When an escargot farmer sets a plate full of cargolade in front of you and tells you to eat, you don’t refuse. But after lining up my sixth empty snail shell on the table I eye the plate of about 40 grilled snails, seasoned with salt, pepper and aioli, with an uneasy stomach.
Across from me, Stéphane Ferrat, owner of La Ferme aux Escargots in Estoher, expertly slides the snail meat out from each shell, and pops it into his mouth, one after the other after the other. On my left his wife, Nathalie works preparing a treasure hunt for a group of children who are visiting their farm. She munches on bread spread with an escargot pate. Conversation flows easily between us, a mix of English and French with the occasional rifle through a French language dictionary. We talk about their work farming snails, Nathalie’s various escargot recipes, their son, and what the French word for goat teats is. In America you hear a lot about the quality of Southern hospitality, but I’m willing to bet it can’t hold a candle to hospitableness of this French family. Recently I had the opportunity to spend two days with the Ferrat family on their farm about 40 miles outside of Perpignan in the beautiful countryside of the South of France. Although I came with my reporter’s notebook, a list of nosy questions and a video camera, I received a warm welcome into their home.

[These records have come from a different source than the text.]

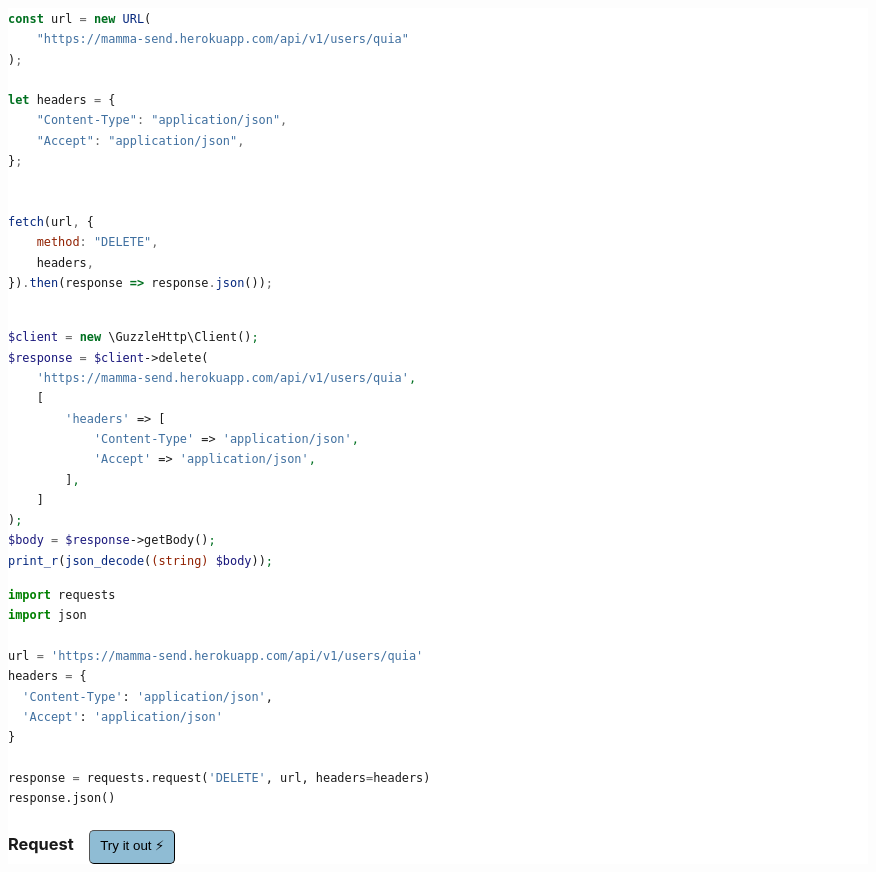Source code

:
 ```javascript
const url = new URL(
    "https://mamma-send.herokuapp.com/api/v1/users/quia"
);

let headers = {
    "Content-Type": "application/json",
    "Accept": "application/json",
};


fetch(url, {
    method: "DELETE",
    headers,
}).then(response => response.json());
```

```php

$client = new \GuzzleHttp\Client();
$response = $client->delete(
    'https://mamma-send.herokuapp.com/api/v1/users/quia',
    [
        'headers' => [
            'Content-Type' => 'application/json',
            'Accept' => 'application/json',
        ],
    ]
);
$body = $response->getBody();
print_r(json_decode((string) $body));
```

```python
import requests
import json

url = 'https://mamma-send.herokuapp.com/api/v1/users/quia'
headers = {
  'Content-Type': 'application/json',
  'Accept': 'application/json'
}

response = requests.request('DELETE', url, headers=headers)
response.json()
```


<div id="execution-results-DELETEapi-v1-users--user-" hidden>
    <blockquote>Received response<span id="execution-response-status-DELETEapi-v1-users--user-"></span>:</blockquote>
    <pre class="json"><code id="execution-response-content-DELETEapi-v1-users--user-"></code></pre>
</div>
<div id="execution-error-DELETEapi-v1-users--user-" hidden>
    <blockquote>Request failed with error:</blockquote>
    <pre><code id="execution-error-message-DELETEapi-v1-users--user-"></code></pre>
</div>
<form id="form-DELETEapi-v1-users--user-" data-method="DELETE" data-path="api/v1/users/{user}" data-authed="0" data-hasfiles="0" data-headers='{"Content-Type":"application\/json","Accept":"application\/json"}' onsubmit="event.preventDefault(); executeTryOut('DELETEapi-v1-users--user-', this);">
<h3>
    Request&nbsp;&nbsp;&nbsp;
        <button type="button" style="background-color: #8fbcd4; padding: 5px 10px; border-radius: 5px; border-width: thin;" id="btn-tryout-DELETEapi-v1-users--user-" onclick="tryItOut('DELETEapi-v1-users--user-');">Try it out ⚡</button>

Despite having finished the previous day’s work at 3 a.m. only to wake up four hours later to prepare for the arrival of more than 20 children, both Stéphane and Nathalie were more animated and energetic than me. As the second day winds down, I ask them if having me and my camera hovering over their shoulders while they worked had been bothersome. They both cut me off with exclamations of “Non, non, non!” Stéphane grasps my hands and says, “For Nathalie and me it is like (a) holiday having you here.” When we lose track of time while discussing the business of the farm and the French national economy I end up missing the bus I had planned to take back to Perpignan that afternoon. I tell them I don’t mind waiting in town for the next bus so that they can get back to business. “Ce n’est pas un problème,” Stéphane says, taking me along as he delivers 100 fresh snails to a client in the nearby town of Finestret. Careening around one sharp turn after another on our way back to the farm, Stéphane tells me I’m right to say the French are crazy drivers. As his white Land Rover nears 60 miles per hour he tells me he’s not the exception but to trust him anyway. I laugh, cross my fingers and soak in what I can see of the scenery flying by. While we wait for the next bus they take turns asking me about myself and my life back home. They ask about my parents, my siblings, my boyfriend, and what I want to do in life. Stéphane asks me if I want to start growing snails in America. As we say our goodbyes for the second time that day I’m touched by how welcoming they have been to me. “Now you have family in France,” Stéphane tells me.